Ajinkya Vs. State of Maharashtra and Ors. - (High Court of Bombay) (27 Jun 2023)
It is not permissible for the Court to enter into roving enquiry in regard to sustainability of accusation nurtured on behalf of the complainant
MANU/MH/2270/2023
Criminal
Present appeal is preferred by the Appellant under Section 14A of the Scheduled Caste and Scheduled Tribe (Prevention of Atrocities) Act, 1989 ('the Act of 1989') against the order by which the anticipatory bail application of the Appellant, is rejected by the Sessions Court. The point of controversy in the present appeal is on the question of pre-arrest bail by exercising power under Section 438 of the Code of Criminal Procedure, 1973 (CrPC)
From the various judicial decisions, it is evident that application under Section 438 of the CrPC for the relief of anticipatory bail can be entertained only on the ground of inapplicability of the provisions of the Act of 1989 and it would be verifiable only after perusal of recitals of FIR or complaint itself and not beyond that. It is the rule that once it is gathered from the FIR that the Appellant is the accused of committing of offence as prescribed under Section 3(1)(r)(s) or 3(1)(w)(ii) of the Act, the bar under Section 18A of the Act of 1989 would come into operation against him. If the contents of FIR do not constitute ingredients of offence under the Act of 1989, there would not be any embargo of statutory bar in grafted under Section 18 or 18A of Act of 1989. It is not permissible for the Court to enter into roving enquiry in regard to sustainability of accusation nurtured on behalf of the complainant.

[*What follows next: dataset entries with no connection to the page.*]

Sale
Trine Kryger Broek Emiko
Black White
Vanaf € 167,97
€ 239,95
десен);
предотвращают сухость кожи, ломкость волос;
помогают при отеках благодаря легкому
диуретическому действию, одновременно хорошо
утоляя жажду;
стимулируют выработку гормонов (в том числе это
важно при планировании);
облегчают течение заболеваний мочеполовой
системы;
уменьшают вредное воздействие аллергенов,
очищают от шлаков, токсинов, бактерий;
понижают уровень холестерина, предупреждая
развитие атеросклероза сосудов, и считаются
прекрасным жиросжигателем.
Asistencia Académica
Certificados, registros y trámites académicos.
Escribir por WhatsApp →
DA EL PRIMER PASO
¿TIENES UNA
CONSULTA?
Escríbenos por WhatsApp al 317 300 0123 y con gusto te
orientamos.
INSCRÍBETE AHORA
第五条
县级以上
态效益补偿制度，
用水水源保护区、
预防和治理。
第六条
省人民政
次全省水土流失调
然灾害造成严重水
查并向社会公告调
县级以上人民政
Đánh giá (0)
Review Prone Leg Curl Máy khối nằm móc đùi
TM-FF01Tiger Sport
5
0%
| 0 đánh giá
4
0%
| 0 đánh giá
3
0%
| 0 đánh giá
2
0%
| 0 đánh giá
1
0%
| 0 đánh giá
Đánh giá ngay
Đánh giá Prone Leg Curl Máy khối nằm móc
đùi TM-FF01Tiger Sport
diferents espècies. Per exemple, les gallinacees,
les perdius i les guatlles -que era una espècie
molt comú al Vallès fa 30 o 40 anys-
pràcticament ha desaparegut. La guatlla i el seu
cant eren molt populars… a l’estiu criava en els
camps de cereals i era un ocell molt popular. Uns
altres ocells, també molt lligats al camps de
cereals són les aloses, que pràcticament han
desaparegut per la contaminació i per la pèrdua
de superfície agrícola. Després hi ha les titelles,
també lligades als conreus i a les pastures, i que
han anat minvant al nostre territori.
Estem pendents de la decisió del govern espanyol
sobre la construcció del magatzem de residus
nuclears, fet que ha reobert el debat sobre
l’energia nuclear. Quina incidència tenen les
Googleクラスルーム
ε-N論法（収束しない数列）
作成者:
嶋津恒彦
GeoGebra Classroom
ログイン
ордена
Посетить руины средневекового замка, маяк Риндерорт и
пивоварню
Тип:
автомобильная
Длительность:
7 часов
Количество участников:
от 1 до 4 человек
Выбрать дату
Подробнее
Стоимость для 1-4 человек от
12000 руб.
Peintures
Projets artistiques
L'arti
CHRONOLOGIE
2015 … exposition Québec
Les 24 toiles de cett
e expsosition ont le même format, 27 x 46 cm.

Inspite of Bar under Section 18 and 18A of the Act for involving the power under Section 438 of the Cr.P.C., it is still open to this Court to find out by looking to the FIR of the case itself as to whether prima facie case is made out against the present Appellant. There are circumstances shows that there was previous dispute between informant and the present appellant. Present appellant has filed report against him. There are no any circumstances incriminating in nature on record to point out intentional insult or intimidation with intent to humiliate the informant within public view by the appellant.
On the Contrary, allegations are against the informant that he obstructed the work of the Appellant wherein he was discharging his public duty. Thus, all allegations by the informant are vague in nature. The impugned order rejecting the bail application passed in Criminal Application passed by the learned Additional Sessions Judge is quashed and set aside. Appeal allowed.